Bad Metrics for Trends in Programming Languages

Was reading a posting about Trends in web development according to Google one section got me me thinking.  Their trends show end user behavior as it relates to popularity.   However, when I think about language popularity I think in terms of programs written or lines of code produced…   The Google trend I think is a misplaced metric. 

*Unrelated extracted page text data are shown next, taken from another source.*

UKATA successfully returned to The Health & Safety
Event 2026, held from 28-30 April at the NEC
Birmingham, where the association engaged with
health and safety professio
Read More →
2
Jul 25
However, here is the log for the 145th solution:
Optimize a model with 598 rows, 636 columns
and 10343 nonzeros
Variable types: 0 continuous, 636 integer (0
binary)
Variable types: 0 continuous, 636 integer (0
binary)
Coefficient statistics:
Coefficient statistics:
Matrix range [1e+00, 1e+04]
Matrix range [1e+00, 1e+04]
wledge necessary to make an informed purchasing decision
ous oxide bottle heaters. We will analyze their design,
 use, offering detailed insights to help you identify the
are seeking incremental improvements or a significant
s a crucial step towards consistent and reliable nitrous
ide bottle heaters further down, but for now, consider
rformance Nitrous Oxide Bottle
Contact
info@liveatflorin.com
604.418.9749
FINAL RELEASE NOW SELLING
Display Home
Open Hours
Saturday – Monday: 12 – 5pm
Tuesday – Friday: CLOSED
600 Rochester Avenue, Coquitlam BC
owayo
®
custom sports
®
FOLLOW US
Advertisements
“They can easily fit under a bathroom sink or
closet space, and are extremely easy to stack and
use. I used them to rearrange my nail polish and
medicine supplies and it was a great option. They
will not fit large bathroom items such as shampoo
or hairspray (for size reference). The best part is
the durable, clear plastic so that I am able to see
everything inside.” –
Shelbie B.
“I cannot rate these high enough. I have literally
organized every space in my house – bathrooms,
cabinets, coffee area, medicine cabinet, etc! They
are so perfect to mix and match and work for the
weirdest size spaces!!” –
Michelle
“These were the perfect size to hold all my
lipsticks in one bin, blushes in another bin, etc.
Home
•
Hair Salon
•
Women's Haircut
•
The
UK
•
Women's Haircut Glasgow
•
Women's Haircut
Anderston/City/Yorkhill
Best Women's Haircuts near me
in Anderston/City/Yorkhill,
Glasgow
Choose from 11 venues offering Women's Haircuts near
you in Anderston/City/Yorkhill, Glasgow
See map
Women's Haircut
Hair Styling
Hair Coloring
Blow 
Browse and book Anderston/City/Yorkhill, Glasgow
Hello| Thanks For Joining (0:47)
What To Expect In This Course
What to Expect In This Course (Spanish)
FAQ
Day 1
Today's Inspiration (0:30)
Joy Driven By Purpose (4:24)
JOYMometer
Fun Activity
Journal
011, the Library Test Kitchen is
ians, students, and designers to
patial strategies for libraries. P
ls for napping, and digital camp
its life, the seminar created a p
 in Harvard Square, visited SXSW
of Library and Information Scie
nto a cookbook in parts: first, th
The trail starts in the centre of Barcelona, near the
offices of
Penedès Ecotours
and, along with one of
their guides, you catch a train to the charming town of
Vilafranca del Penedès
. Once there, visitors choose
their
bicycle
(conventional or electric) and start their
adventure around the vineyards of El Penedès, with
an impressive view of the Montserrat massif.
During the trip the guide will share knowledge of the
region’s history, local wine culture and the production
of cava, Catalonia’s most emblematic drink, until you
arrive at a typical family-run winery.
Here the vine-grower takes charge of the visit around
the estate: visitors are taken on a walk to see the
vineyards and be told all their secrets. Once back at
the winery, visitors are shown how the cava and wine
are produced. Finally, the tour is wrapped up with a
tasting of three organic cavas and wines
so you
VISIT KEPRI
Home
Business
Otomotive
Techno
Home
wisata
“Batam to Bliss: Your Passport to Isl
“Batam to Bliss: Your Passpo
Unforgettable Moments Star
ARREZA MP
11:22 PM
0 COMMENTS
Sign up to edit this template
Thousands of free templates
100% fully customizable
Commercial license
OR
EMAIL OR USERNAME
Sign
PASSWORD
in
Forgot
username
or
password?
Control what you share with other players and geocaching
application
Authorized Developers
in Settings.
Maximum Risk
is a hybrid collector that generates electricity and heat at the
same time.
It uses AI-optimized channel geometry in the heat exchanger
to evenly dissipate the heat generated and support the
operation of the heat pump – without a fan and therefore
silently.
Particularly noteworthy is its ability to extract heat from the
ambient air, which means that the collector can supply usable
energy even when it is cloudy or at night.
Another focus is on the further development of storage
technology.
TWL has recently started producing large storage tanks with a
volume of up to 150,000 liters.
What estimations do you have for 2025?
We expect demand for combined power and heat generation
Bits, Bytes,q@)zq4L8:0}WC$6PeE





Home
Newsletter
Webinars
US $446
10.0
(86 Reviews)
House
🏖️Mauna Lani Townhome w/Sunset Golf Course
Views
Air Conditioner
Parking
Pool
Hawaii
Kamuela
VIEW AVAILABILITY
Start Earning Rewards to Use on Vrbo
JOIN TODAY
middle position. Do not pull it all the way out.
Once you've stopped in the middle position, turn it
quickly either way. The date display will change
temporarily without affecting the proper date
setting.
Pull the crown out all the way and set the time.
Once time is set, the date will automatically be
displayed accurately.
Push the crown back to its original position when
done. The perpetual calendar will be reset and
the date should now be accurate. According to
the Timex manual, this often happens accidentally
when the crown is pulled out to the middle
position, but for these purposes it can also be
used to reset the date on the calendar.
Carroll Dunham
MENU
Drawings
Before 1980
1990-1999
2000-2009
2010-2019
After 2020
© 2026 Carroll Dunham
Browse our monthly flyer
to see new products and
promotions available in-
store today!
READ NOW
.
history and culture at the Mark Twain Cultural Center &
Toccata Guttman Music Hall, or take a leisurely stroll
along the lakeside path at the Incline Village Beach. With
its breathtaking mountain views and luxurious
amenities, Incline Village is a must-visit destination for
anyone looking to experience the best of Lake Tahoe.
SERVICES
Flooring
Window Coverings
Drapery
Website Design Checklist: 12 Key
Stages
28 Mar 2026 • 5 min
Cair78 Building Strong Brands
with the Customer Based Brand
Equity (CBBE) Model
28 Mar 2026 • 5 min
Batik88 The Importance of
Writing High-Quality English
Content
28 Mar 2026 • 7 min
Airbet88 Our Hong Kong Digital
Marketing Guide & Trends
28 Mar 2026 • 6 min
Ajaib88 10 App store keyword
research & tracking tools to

Specifically, when I’m writing various languages I’ve got these behaviors:

  • PHP – I’m frequently found typing the following query “php strpos” or “php call_user_func”.  Basically using “php” as a google keyword to get me to man page about the specific php function.  It’s fast and easy.
  • Perl – My man page behavior is a bit different.. it’s “perldoc -f strpos”, since perl has all of the documentation built into the system with simple command line tools to bring it forth.
  • Java – Very little of java is focused on language issues, its all about the libraries.  You’re going to be doing a query like HashMap without the Java qualification.
  • C++ – Very similar to Java – you know the language, it’s queries like “STL list iterator” or other library or feature specific bits.  Sure, once in a while I might use “C++ abstract template” but when you’re in C++ land usually the word “template” and %$(#*(#^ — that’s the current g++ error on your screen — is sufficient to get the right help
  • JavaScript – Can’t really leave it out, it is a language that’s web search centric and I do qualify my queries with JavaScript to get to the search results, but I’ve found that this isn’t very good (the pagerank for the site that has the good info is low)

That’s it, unless you do an aggregation of all of the sub-search terms I think it’s premature to use Google Trends as a valid qualification of true language trends.